Ardent défenseur du droit à l’autodétermination du peuple palestinien, G. Corm avait accepté de 1998 à 2000 le poste de ministre des Finances au sein du gouvernement dirigé par Salim Hoss, dans un pays confronté au lendemain d’une dramatique guerre civile qui a ruiné son économie. Son action a néanmoins toujours été marquée par la volonté de renforcer l’indépendance de l’Etat libanais dont la force, disait-on, était tirée de sa faiblesse…

Sur le « retour du religieux » dans les conflits contemporains du Moyen-Orient, il écrivait en 2016 que « les conflits les plus spectaculaires ont en effet eu lieu au Proche et au Moyen-Orient et leurs justifications se sont inscrites le plus souvent dans la thèse débilitante du conflit des civilisations ou de la lutte contre le terrorisme « transnational », entendez d’origine religieuse islamique. » Ce qui ne l’empêchait pas de dénoncer le wahhabisme et son instrumentalisation par les États-Unis et la Grande-Bretagne pour contrer les velléités plus ou moins marxistes des nationalismes arabes et des pays du tiers-monde.

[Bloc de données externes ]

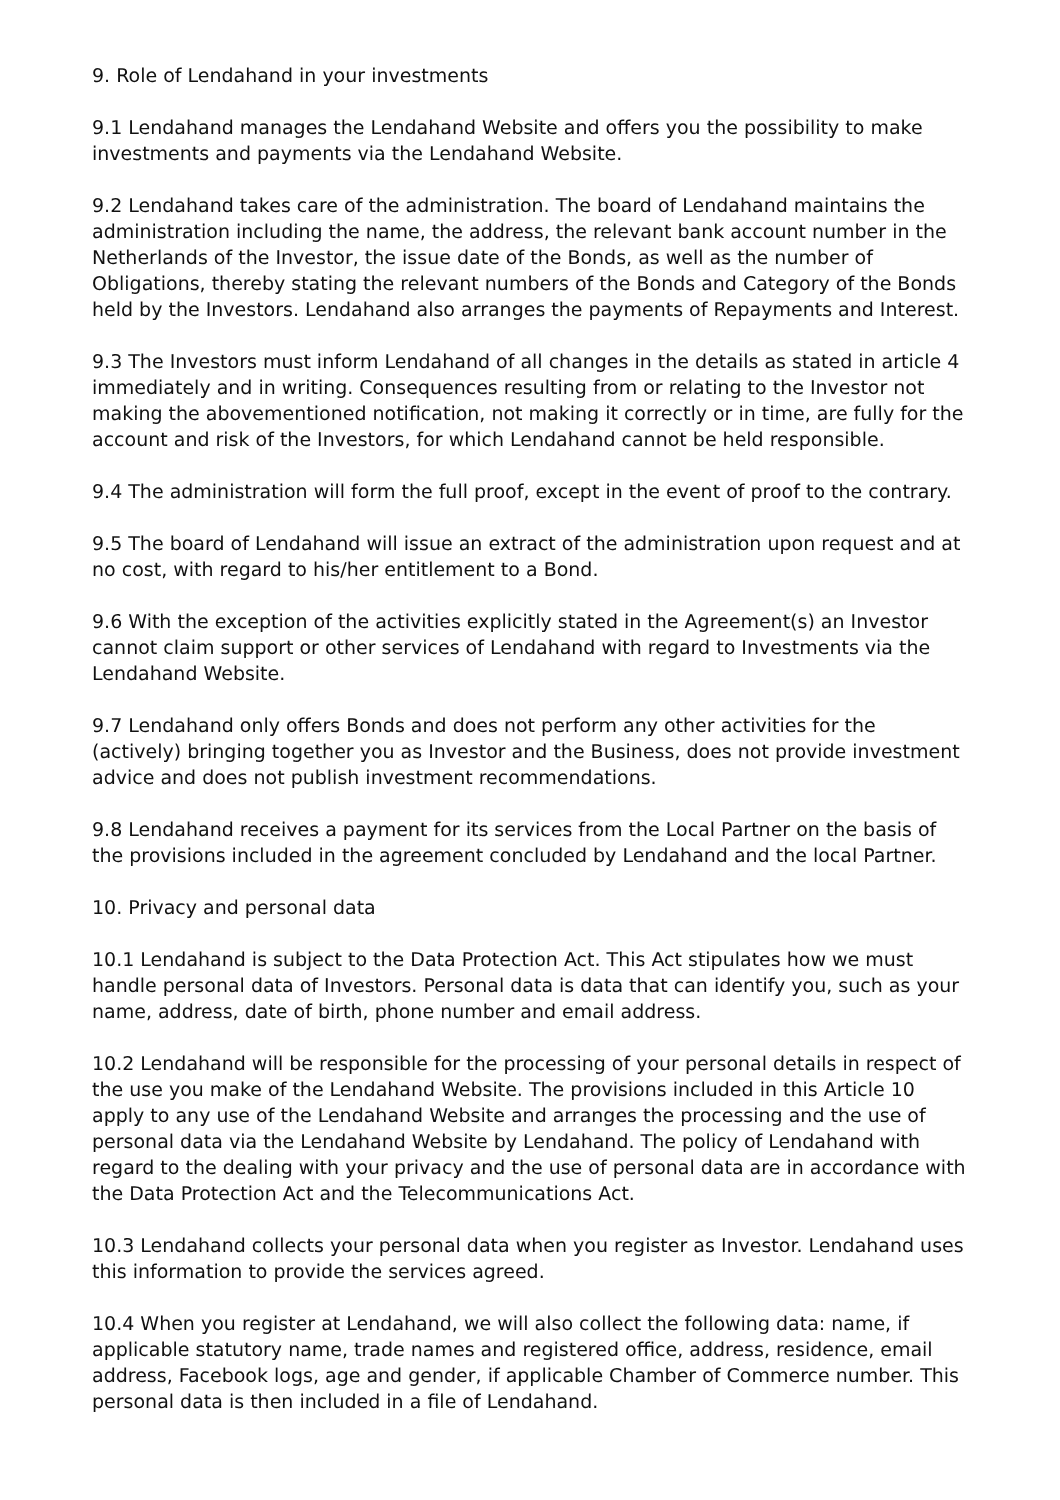9. Role of Lendahand in your investments
9.1 Lendahand manages the Lendahand Website and offers you the possibility to make investments and payments via the Lendahand Website.
9.2 Lendahand takes care of the administration. The board of Lendahand maintains the administration including the name, the address, the relevant bank account number in the Netherlands of the Investor, the issue date of the Bonds, as well as the number of Obligations, thereby stating the relevant numbers of the Bonds and Category of the Bonds held by the Investors. Lendahand also arranges the payments of Repayments and Interest.
9.3 The Investors must inform Lendahand of all changes in the details as stated in article 4 immediately and in writing. Consequences resulting from or relating to the Investor not making the abovementioned notification, not making it correctly or in time, are fully for the account and risk of the Investors, for which Lendahand cannot be held responsible.
9.4 The administration will form the full proof, except in the event of proof to the contrary.
9.5 The board of Lendahand will issue an extract of the administration upon request and at no cost, with regard to his/her entitlement to a Bond.
9.6 With the exception of the activities explicitly stated in the Agreement(s) an Investor cannot claim support or other services of Lendahand with regard to Investments via the Lendahand Website.
9.7 Lendahand only offers Bonds and does not perform any other activities for the (actively) bringing together you as Investor and the Business, does not provide investment advice and does not publish investment recommendations.
9.8 Lendahand receives a payment for its services from the Local Partner on the basis of the provisions included in the agreement concluded by Lendahand and the local Partner.
10. Privacy and personal data
10.1 Lendahand is subject to the Data Protection Act. This Act stipulates how we must handle personal data of Investors. Personal data is data that can identify you, such as your name, address, date of birth, phone number and email address.
10.2 Lendahand will be responsible for the processing of your personal details in respect of the use you make of the Lendahand Website. The provisions included in this Article 10 apply to any use of the Lendahand Website and arranges the processing and the use of personal data via the Lendahand Website by Lendahand. The policy of Lendahand with regard to the dealing with your privacy and the use of personal data are in accordance with the Data Protection Act and the Telecommunications Act.
10.3 Lendahand collects your personal data when you register as Investor. Lendahand uses this information to provide the services agreed.
10.4 When you register at Lendahand, we will also collect the following data: name, if applicable statutory name, trade names and registered office, address, residence, email address, Facebook logs, age and gender, if applicable Chamber of Commerce number. This personal data is then included in a file of Lendahand.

Dans son opus de 2012 intitulé « Pour une lecture profane des conflits », il s’est interdit de succomber au « chaos mental », explicatif, depuis la fin de la guerre froide d’un chaos de violences, irriguant notamment les médias dominants pour légitimer, à nouveau, les interventions des puissances occidentales en Orient. Cinq ans plus trad, « La Nouvelle Question d’Orient » qu’il venait de commettre  se penchait sur les facteurs internes propres au monde arabe et au Moyen-Orient et les facteurs externes, a entendre l’hégémonie politique et militaire que les pays occidentaux entendent imposer au monde en général et arabe en particulier, en soulevant une question essentielle. « De l’ancienne à la nouvelle question d’Orient, ne s’agit-il pas en réalité d’une question d’Occident, détenteur à la fois de la force douce (soft power) et dure (hard power), toujours désireux de faire marcher le monde derrière ses désirs, imaginaires et ses pulsions de puissance ? », interpellait-il.

G. Corm s’était déjà essayé à passer au crible La Question religieuse au XXIe siècle (2006). Un livre sous-titré Géopolitique et crise de la postmodernité dans l’auteur démontait la rhétorique convenue des grands médias qui ânonnait ad nauseam que la géopolitique mondiale serait traversée par « le retour du religieux ». Et invalidait les idées reçues sui generis en montrant que, derrière cette formidable propagande, ce sont les idées même des Lumières qui sont attaquées (elles seraient coupables d’avoir gommé les identités religieuses). Il passe au crible les vieilles démocraties et leur crise de légitimité, minées qu’elles sont par les effets de la mondialisation économique et financière. Une crise qui touche également les trois monothéismes, source des extrémismes religieux. Avec cette disparition, l’analyse progressiste du Moyen-Orient perd une véritable icône.